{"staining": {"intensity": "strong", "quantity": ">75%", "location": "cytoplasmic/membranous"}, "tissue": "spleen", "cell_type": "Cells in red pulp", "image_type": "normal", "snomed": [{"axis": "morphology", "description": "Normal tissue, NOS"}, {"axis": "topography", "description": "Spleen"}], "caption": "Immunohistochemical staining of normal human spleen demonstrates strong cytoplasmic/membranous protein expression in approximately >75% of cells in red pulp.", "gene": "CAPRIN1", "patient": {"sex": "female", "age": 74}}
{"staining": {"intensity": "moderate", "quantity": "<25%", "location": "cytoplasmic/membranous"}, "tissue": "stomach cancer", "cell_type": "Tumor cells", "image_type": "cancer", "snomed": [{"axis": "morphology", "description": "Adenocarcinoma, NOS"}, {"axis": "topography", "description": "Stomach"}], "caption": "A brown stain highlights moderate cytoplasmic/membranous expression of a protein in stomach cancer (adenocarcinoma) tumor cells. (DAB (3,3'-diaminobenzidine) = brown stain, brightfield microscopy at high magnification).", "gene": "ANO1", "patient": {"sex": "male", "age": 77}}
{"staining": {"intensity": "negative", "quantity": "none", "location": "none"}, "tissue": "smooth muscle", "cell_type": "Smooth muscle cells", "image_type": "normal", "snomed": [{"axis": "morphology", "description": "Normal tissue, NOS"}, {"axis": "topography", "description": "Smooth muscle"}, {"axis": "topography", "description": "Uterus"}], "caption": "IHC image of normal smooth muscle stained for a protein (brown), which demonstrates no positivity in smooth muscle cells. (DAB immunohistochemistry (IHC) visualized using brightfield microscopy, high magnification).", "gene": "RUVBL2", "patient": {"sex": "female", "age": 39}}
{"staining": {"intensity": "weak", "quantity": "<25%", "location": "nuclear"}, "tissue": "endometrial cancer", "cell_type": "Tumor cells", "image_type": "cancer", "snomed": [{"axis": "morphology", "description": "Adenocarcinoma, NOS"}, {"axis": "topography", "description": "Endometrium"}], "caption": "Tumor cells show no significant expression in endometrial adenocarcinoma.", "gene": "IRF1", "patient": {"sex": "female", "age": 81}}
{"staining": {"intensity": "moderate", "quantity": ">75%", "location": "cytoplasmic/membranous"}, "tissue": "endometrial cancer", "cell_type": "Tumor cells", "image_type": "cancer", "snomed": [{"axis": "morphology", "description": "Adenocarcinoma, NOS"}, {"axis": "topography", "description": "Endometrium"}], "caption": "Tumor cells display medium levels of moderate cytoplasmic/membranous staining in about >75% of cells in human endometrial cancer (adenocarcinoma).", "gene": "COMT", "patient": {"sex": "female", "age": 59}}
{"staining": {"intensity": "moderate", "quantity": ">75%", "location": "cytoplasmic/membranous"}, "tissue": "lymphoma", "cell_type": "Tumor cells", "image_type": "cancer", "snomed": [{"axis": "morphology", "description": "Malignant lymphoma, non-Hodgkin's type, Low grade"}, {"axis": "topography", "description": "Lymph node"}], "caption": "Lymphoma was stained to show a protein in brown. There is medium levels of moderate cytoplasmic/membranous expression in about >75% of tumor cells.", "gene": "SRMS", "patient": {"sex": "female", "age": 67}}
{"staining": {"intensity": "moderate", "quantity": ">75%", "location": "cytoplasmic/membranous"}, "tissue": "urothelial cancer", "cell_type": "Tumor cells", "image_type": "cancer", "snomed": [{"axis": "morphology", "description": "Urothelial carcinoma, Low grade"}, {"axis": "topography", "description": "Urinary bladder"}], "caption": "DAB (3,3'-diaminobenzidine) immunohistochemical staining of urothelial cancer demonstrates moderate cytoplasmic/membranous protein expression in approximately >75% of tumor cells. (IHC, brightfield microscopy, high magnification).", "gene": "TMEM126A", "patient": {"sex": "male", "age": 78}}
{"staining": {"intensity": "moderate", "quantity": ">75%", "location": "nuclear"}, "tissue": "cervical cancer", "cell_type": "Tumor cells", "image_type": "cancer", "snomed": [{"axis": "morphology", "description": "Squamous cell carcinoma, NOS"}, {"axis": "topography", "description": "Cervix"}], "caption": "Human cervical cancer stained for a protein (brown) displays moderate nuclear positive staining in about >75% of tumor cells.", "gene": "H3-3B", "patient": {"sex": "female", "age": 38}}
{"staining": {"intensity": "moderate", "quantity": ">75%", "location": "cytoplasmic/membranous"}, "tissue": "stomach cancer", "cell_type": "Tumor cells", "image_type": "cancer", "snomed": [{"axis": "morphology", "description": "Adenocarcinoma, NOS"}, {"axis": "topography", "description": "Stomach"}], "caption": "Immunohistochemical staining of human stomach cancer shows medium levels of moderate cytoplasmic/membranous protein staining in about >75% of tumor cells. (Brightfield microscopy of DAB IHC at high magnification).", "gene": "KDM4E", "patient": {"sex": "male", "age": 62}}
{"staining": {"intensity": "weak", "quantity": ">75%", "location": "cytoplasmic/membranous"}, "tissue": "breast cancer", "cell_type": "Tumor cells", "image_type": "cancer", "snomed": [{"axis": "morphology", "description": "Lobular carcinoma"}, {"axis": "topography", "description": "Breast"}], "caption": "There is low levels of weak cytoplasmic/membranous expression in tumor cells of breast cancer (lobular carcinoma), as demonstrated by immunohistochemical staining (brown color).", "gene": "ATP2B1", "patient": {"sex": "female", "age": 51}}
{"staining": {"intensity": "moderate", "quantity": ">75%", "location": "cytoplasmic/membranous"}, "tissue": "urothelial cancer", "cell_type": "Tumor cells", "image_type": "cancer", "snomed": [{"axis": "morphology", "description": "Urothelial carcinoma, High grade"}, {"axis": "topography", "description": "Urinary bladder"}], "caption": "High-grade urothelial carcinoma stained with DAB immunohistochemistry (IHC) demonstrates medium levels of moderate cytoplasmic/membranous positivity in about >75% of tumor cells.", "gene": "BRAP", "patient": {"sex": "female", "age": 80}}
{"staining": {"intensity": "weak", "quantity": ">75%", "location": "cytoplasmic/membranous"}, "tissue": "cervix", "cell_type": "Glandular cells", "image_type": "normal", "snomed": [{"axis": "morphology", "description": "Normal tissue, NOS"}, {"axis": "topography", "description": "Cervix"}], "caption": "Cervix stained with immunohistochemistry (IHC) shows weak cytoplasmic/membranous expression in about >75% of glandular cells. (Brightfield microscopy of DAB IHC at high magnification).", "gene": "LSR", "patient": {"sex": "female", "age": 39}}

> [Required action] Print again the lines of the entries above that fall between the line holding "cells show no" and the line holding "cells display medium", inclusive, exactly as they stand.

> [Worked solution]
{"staining": {"intensity": "weak", "quantity": "<25%", "location": "nuclear"}, "tissue": "endometrial cancer", "cell_type": "Tumor cells", "image_type": "cancer", "snomed": [{"axis": "morphology", "description": "Adenocarcinoma, NOS"}, {"axis": "topography", "description": "Endometrium"}], "caption": "Tumor cells show no significant expression in endometrial adenocarcinoma.", "gene": "IRF1", "patient": {"sex": "female", "age": 81}}
{"staining": {"intensity": "moderate", "quantity": ">75%", "location": "cytoplasmic/membranous"}, "tissue": "endometrial cancer", "cell_type": "Tumor cells", "image_type": "cancer", "snomed": [{"axis": "morphology", "description": "Adenocarcinoma, NOS"}, {"axis": "topography", "description": "Endometrium"}], "caption": "Tumor cells display medium levels of moderate cytoplasmic/membranous staining in about >75% of cells in human endometrial cancer (adenocarcinoma).", "gene": "COMT", "patient": {"sex": "female", "age": 59}}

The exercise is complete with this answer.